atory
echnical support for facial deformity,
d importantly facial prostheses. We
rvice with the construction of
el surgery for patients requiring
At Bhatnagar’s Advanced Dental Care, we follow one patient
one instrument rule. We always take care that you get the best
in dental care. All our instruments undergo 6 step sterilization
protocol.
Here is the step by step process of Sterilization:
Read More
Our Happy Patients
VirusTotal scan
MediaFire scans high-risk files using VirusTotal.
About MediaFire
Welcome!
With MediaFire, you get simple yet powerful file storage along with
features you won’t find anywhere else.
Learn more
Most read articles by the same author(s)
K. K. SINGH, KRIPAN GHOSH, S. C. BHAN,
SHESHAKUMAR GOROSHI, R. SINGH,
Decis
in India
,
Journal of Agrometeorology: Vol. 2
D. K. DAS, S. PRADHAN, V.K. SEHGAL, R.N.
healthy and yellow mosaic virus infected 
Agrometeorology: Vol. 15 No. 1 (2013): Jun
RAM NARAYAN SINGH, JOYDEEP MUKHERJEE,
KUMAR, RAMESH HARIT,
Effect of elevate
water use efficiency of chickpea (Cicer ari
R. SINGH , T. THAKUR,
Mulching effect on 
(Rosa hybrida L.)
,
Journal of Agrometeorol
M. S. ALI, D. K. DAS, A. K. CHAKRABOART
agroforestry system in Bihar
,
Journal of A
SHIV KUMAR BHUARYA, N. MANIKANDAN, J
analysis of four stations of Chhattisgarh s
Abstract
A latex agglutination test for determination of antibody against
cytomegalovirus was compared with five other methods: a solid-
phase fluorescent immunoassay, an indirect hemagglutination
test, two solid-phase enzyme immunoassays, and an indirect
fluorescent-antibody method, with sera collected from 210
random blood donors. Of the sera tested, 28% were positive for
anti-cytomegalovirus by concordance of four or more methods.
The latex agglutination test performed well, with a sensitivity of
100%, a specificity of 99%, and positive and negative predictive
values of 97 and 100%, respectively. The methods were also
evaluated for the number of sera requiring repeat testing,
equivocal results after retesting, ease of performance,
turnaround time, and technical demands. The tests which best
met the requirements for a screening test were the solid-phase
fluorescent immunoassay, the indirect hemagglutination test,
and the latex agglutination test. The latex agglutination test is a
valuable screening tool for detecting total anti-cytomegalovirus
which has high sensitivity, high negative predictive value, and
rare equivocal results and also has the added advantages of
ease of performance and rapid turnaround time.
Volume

--*--

-- ASSIGNMENT --
Within the entries, find all lines holding "predictive" and copy each one.

-- EXERCISE ANSWER --
100%, a specificity of 99%, and positive and negative predictive
which has high sensitivity, high negative predictive value, and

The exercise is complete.